Evidently, some people mistakenly thought I meant all commercial models of cannabis would end up in the dustbin.
To the contrary, an existing market in BC is evidence of a self-made middle class, independent of intrusive regulations but peacefully trading and abiding by contracts and agreements in spite of prohibition and in limbo medical regulations.
The LPs are the corporate newcomers, with their value like the self-esteem of a Wall Street investor. Once the stock market ceases to function adequately, the actual value of these companies is in question.
In addition to the following three reasons, the LPs still belong on the ash-heap of history. Unless of course, Canadian companies just so happen to dominate the American markets and international scene.
It could happen. But here are three reasons why it won’t:
1. High cost to regulations
Unless you’re one of the lucky, top LPs, who got into the game early and had the political-bureaucratic networking resources, the regulations imposed by Health Canada are costly and unnecessary.
Cannabis does not need the security mandated by Harper’s MMPR and reinforced through Liberal MP Bill Blair’s cop conditioning.
If everyone can grow it, and communities can write their own bylaws to control it, then what is the justification for commercial security?
Alcohol isn’t strictly controlled like LP facilities, there are home-brews, small craft breweries, and wineries, and anyone is free to have a garden, to even grow tobacco plants in their home.

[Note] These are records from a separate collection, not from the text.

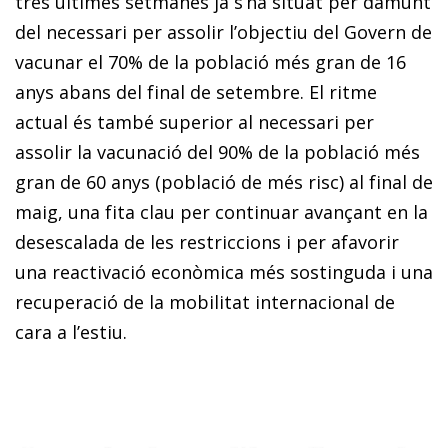
tres últimes setmanes ja s’ha situat per damunt
del necessari per assolir l’objectiu del Govern de
vacunar el 70% de la població més gran de 16
anys abans del final de se­­tembre. El ritme
actual és també superior al necessari per
assolir la vacunació del 90% de la població més
gran de 60 anys (població de més risc) al final de
maig, una fita clau per continuar avançant en la
desescalada de les restriccions i per afavorir
una reactivació econòmica més sostinguda i una
recuperació de la mobilitat internacional de
cara a l’estiu.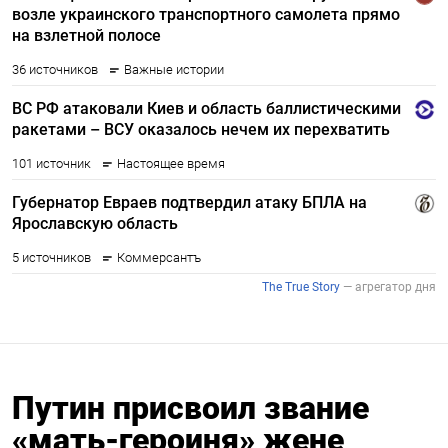
Путин присвоил звание
«мать-героиня» жене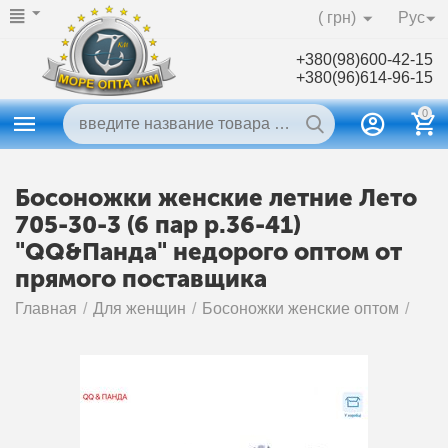
( грн)
Рус
+380(98)600-42-15
+380(96)614-96-15
0
Босоножки женские летние Лето
705-30-3 (6 пар р.36-41)
"QQ&Панда" недорого оптом от
прямого поставщика
Главная
/
Для женщин
/
Босоножки женские оптом
/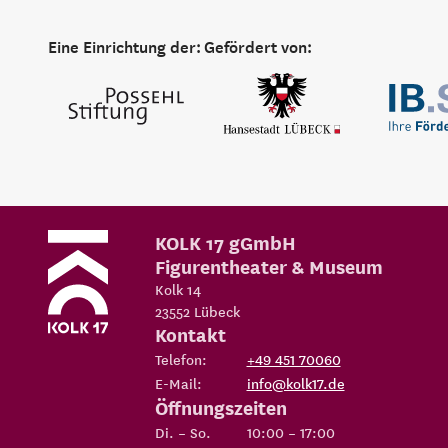
Eine Einrichtung der:
Gefördert von:
KOLK 17 gGmbH
Figurentheater & Museum
Kolk 14
23552
Lübeck
Kontakt
Telefon:
+49 451 70060
E-Mail:
info@kolk17.de
Öffnungszeiten
Di. – So.
10:00 – 17:00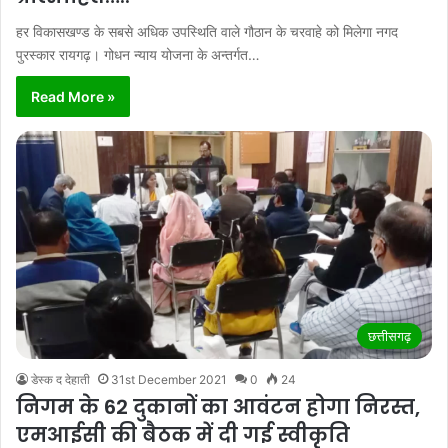
हर विकासखण्ड के सबसे अधिक उपस्थिति वाले गौठान के चरवाहे को मिलेगा नगद
पुरस्कार रायगढ़। गोधन न्याय योजना के अन्तर्गत…
Read More »
छत्तीसगढ़
डेस्क द देहाती
31st December 2021
0
24
निगम के 62 दुकानों का आवंटन होगा निरस्त,
एमआईसी की बैठक में दी गई स्वीकृति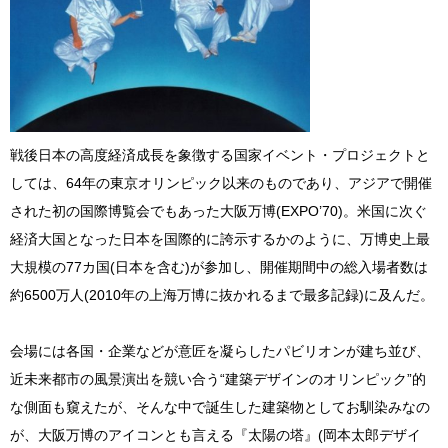
戦後日本の高度経済成長を象徴する国家イベント・プロジェクトと
しては、64年の東京オリンピック以来のものであり、アジアで開催
された初の国際博覧会でもあった大阪万博(EXPO’70)。米国に次ぐ
経済大国となった日本を国際的に誇示するかのように、万博史上最
大規模の77カ国(日本を含む)が参加し、開催期間中の総入場者数は
約6500万人(2010年の上海万博に抜かれるまで最多記録)に及んだ。
会場には各国・企業などが意匠を凝らしたパビリオンが建ち並び、
近未来都市の風景演出を競い合う“建築デザインのオリンピック”的
な側面も窺えたが、そんな中で誕生した建築物としてお馴染みなの
が、大阪万博のアイコンとも言える『太陽の塔』(岡本太郎デザイ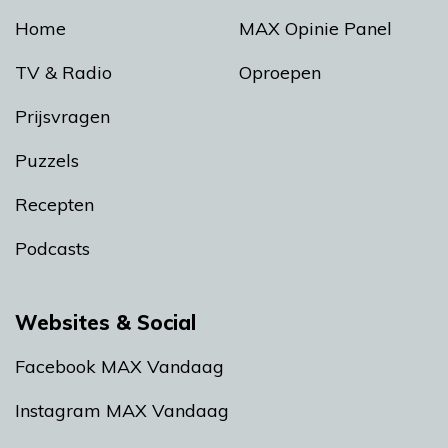
Home
MAX Opinie Panel
TV & Radio
Oproepen
Prijsvragen
Puzzels
Recepten
Podcasts
Websites & Social
Facebook MAX Vandaag
Instagram MAX Vandaag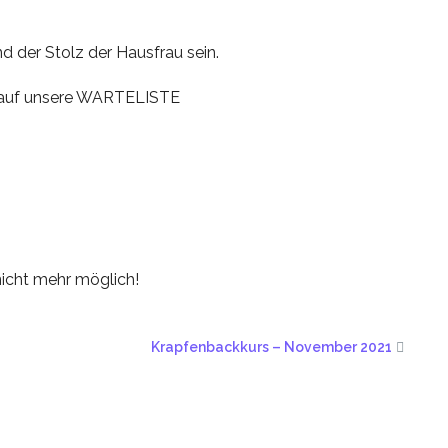
d der Stolz der Hausfrau sein.
e auf unsere WARTELISTE
nicht mehr möglich!
Krapfenbackkurs – November 2021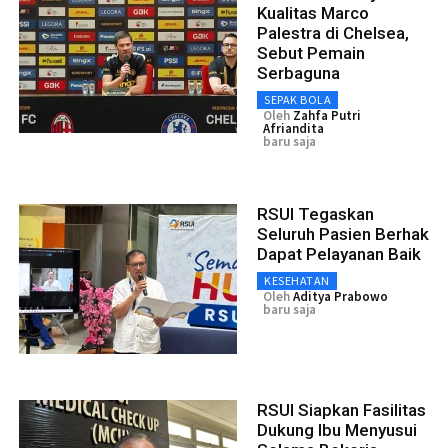
Kualitas Marco
Palestra di Chelsea,
Sebut Pemain
Serbaguna
SEPAK BOLA
Oleh
Zahfa Putri
Afriandita
baru saja
RSUI Tegaskan
Seluruh Pasien Berhak
Dapat Pelayanan Baik
KESEHATAN
Oleh
Aditya Prabowo
baru saja
RSUI Siapkan Fasilitas
Dukung Ibu Menyusui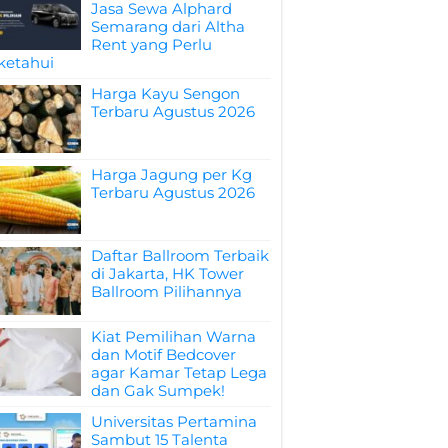
Jasa Sewa Alphard
Semarang dari Altha
Rent yang Perlu
ketahui
Harga Kayu Sengon
Terbaru Agustus 2026
Harga Jagung per Kg
Terbaru Agustus 2026
Daftar Ballroom Terbaik
di Jakarta, HK Tower
Ballroom Pilihannya
Kiat Pemilihan Warna
dan Motif Bedcover
agar Kamar Tetap Lega
dan Gak Sumpek!
Universitas Pertamina
Sambut 15 Talenta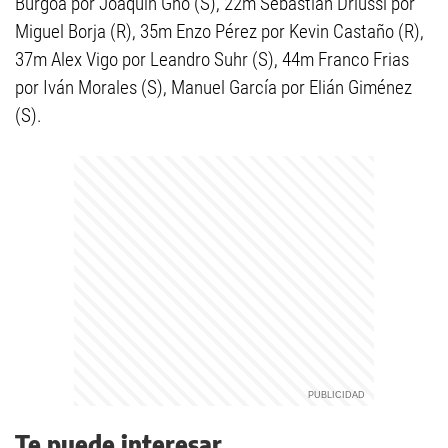
Burgoa por Joaquín Gho (S), 22m Sebastián Driussi por
Miguel Borja (R), 35m Enzo Pérez por Kevin Castaño (R),
37m Alex Vigo por Leandro Suhr (S), 44m Franco Frias
por Iván Morales (S), Manuel García por Elián Giménez
(S).
Te puede interesar...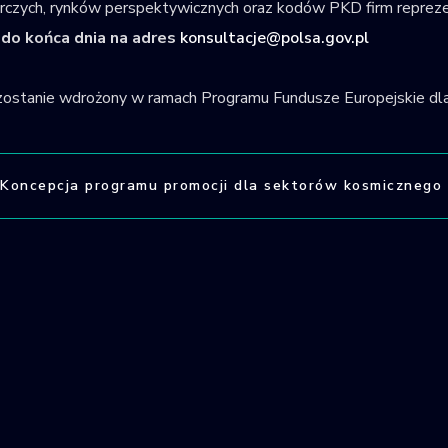
czych, rynków perspektywicznych oraz kodów PKD firm reprezen
, do końca dnia na adres
konsultacje@polsa.gov.pl
zostanie wdrożony w ramach Programu Fundusze Europejskie dl
Koncepcja programu promocji dla sektorów kosmicznego 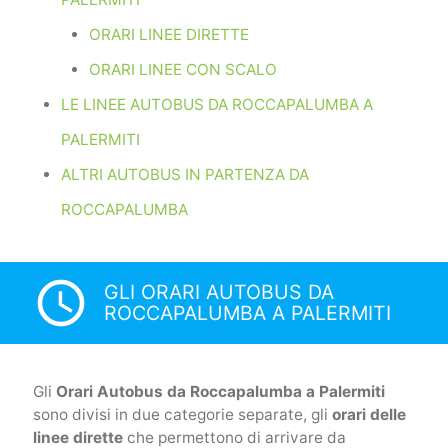
ORARI LINEE DIRETTE
ORARI LINEE CON SCALO
LE LINEE AUTOBUS DA ROCCAPALUMBA A
PALERMITI
ALTRI AUTOBUS IN PARTENZA DA
ROCCAPALUMBA
access_time
GLI ORARI AUTOBUS DA
ROCCAPALUMBA A PALERMITI
Gli
Orari Autobus da Roccapalumba a Palermiti
sono divisi in due categorie separate, gli
orari delle
linee dirette
che permettono di arrivare da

Insofar that the licensed producers exist in the future, they will be consolidated domestically (see, Canopy) and then, eventually, by foreign buyers.

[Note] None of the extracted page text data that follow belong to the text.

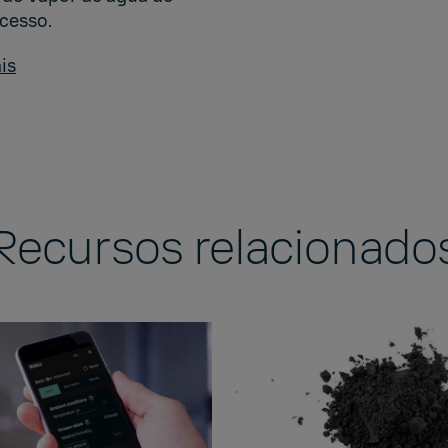
ocesso.
is
Recursos relacionado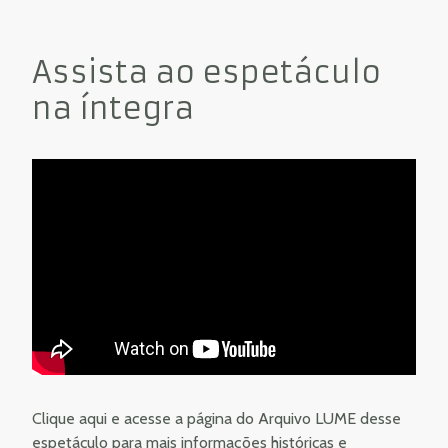
Assista ao espetáculo
na íntegra
Clique aqui e acesse a página do Arquivo LUME
desse
espetáculo para mais informações históricas e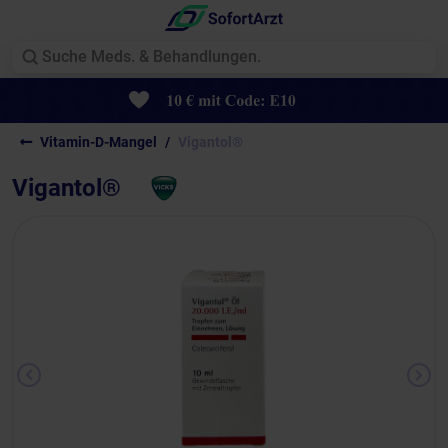
Vitamin-D-Mangel
Vigantol®
Vigantol®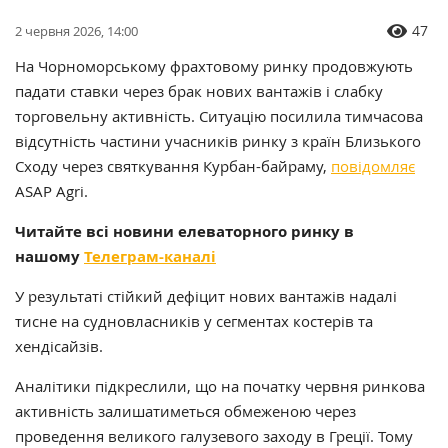
47
2 червня 2026, 14:00
На Чорноморському фрахтовому ринку продовжують
падати ставки через брак нових вантажів і слабку
торговельну активність. Ситуацію посилила тимчасова
відсутність частини учасників ринку з країн Близького
Сходу через святкування Курбан-байраму,
повідомляє
ASAP Agri.
Читайте всі новини елеваторного ринку в
нашому
Телеграм-каналі
У результаті стійкий дефіцит нових вантажів надалі
тисне на судновласників у сегментах костерів та
хендісайзів.
Аналітики підкреслили, що на початку червня ринкова
активність залишатиметься обмеженою через
проведення великого галузевого заходу в Греції. Тому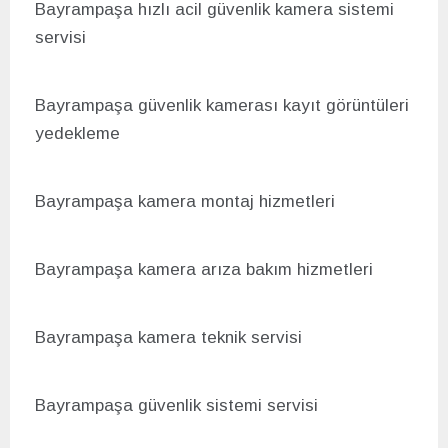
Bayrampaşa hızlı acil g
üvenlik kamera sistemi
servisi
Bayrampaşa g
üvenlik kamerası kayıt görüntüleri
yedekleme
Bayrampaşa kamera montaj hizmetleri
Bayrampaşa kamera arıza bakım hizmetleri
Bayrampaşa kamera teknik servisi
Bayrampaşa güvenlik sistemi servisi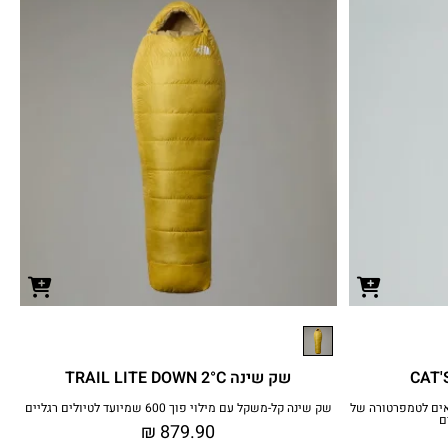
שק שינה TRAIL LITE DOWN 2°C
אים לטמפרטורה של
שק שינה קל-משקל עם מילוי פוך 600 שמיועד לטיולים רגליים
₪
879.90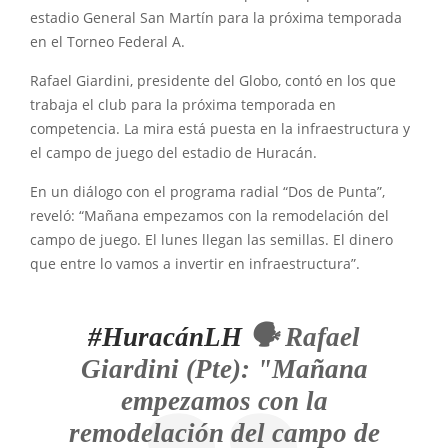
estadio General San Martín para la próxima temporada
en el Torneo Federal A.
Rafael Giardini, presidente del Globo, contó en los que
trabaja el club para la próxima temporada en
competencia. La mira está puesta en la infraestructura y
el campo de juego del estadio de Huracán.
En un diálogo con el programa radial “Dos de Punta”,
reveló: “Mañana empezamos con la remodelación del
campo de juego. El lunes llegan las semillas. El dinero
que entre lo vamos a invertir en infraestructura”.
#HuracánLH
🗣️ Rafael
Giardini (Pte): "Mañana
empezamos con la
remodelación del campo de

The brand won’t matter, what’s important now is getting their hands on BC plant genetics, at least then they’ll have leverage when the global boys come out to play.

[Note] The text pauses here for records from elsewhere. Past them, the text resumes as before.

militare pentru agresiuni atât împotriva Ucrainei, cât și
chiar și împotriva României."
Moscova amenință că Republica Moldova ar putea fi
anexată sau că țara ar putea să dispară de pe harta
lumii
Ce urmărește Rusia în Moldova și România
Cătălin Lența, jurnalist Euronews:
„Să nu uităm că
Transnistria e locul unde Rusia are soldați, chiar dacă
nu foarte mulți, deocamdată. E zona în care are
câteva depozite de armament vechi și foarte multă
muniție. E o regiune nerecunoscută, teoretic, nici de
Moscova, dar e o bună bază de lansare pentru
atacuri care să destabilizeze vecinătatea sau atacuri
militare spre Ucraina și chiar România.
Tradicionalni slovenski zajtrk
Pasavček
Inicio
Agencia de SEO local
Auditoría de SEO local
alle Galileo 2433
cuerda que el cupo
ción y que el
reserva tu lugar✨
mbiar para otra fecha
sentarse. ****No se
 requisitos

2. Competition from abroad
And it is this competition from abroad that will eventually supersede and replace the domestic Canadian cannabis market.
An open international cannabis market may put LPs out of business if Canadian liquor stores, pharmacies, and dispensaries start selling imports from the hot outdoors.
If the cannabis community embarks down that regulatory road, if compromises are made with the federal bureaucracy and the attitude of the international community — then what will become of BC’s plant genetics? That only leverage against international crony-capitalism?